На нашем сайте KnigaRead.com Вы можете абсолютно бесплатно читать книгу онлайн Ги Мопассан, "Вечер" бесплатно, без регистрации.
Перейти на страницу:

Самыми усердными завсегдатаями были Монтина, рантье, высокий красивый малый, типичный южанин, брюнет с бархатными глазами, Барбе, судейский чиновник, два коммерсанта — Фосиль и Лабарег, и маркиз де Флеш, генерал, глава роялистской партии, самое важное лицо в нашей местности, старик шестидесяти шести лет.

Дела наши шли хорошо. Я был счастлив, счастлив вполне.

Но вот однажды, около трех часов пополудни, выйдя по делам, я проходил по улице Сен-Ферроль и вдруг увидел, как из какой-то двери выскользнула женщина, настолько напоминавшая фигурой мою жену, что я сказал бы: «Это она!», — если бы час тому назад не оставил ее в лавке с головной болью. Она шла впереди меня быстрым шагом, не оборачиваясь. И почти против воли, удивленный и встревоженный, я пошел вслед за ней.

Я говорил себе: «Это не она. Нет, не может быть, ведь у нее мигрень. Да и зачем ей было заходить в тот дом?»

Однако мне хотелось удостовериться, и я ускорил шаг, чтобы догнать ее. Почувствовала ли она, угадала, узнала ли мои шаги, не знаю, но только вдруг она оглянулась. Это была моя жена! Увидев меня, она густо покраснела и остановилась, потом проговорила с улыбкой:

— Вот как, и ты здесь!

Сердце у меня сжалось.

— Да. Ты, значит, все-таки вышла? А как твоя мигрень?

— Мне стало лучше, и я решила пройтись.

— Куда же?

— К Лакоссаду, на улицу Касинелли, заказать карандаши.

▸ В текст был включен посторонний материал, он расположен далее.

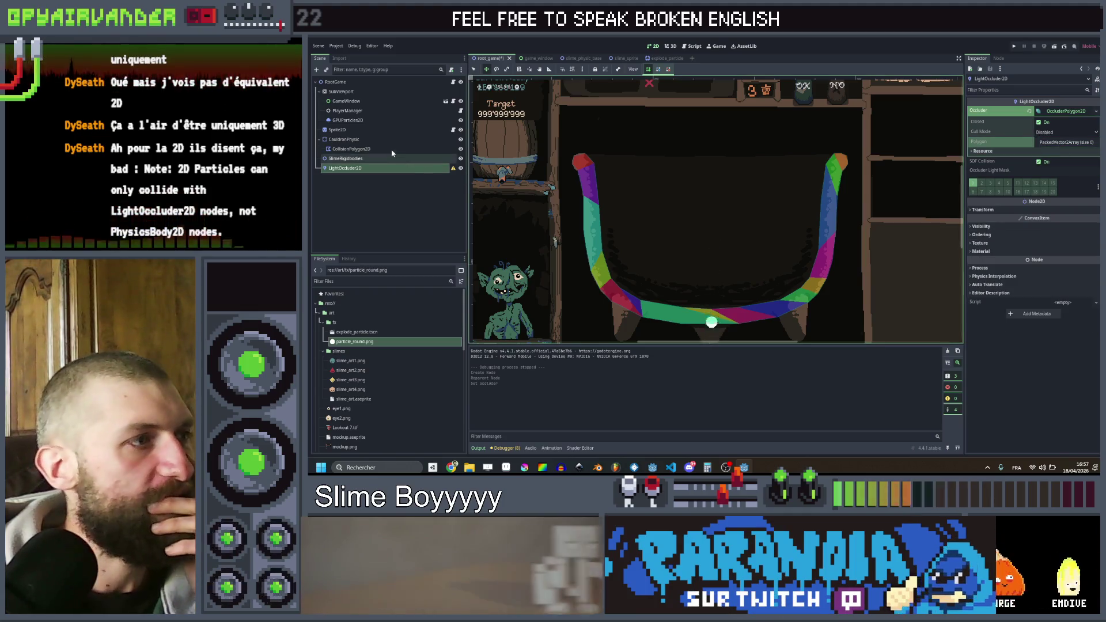
- Copy the CollisionPolygon2D's 40-point polygon and paste it into the occluder's Polygon
left_click(351, 149)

Она смотрела мне прямо в лицо. Она уже не краснела, скорее была немного бледна. Ее светлые и ясные глаза — ах, эти женские глаза! — казалось, говорили правду, но я смутно, мучительно чувствовал, что они лгут. Я стоял перед ней более смущенный и растерянный, более потрясенный, чем она сама, не смея ничего заподозрить, уверенный, однако, что она лжет. Почему? Я и сам не знал.

Я сказал только:

— Ты хорошо сделала, что прогулялась, если мигрень прошла.

— Да, мне гораздо лучше.

— Ты идешь домой?

— Домой.

Я оставил ее и пошел один бродить по улицам. Что произошло? Пока я стоял с ней лицом к лицу, я инстинктивно чувствовал, что она лжет. Теперь же я не смел этому поверить и, вернувшись к обеду домой, упрекал себя, что мог хоть на секунду усомниться в ее искренности.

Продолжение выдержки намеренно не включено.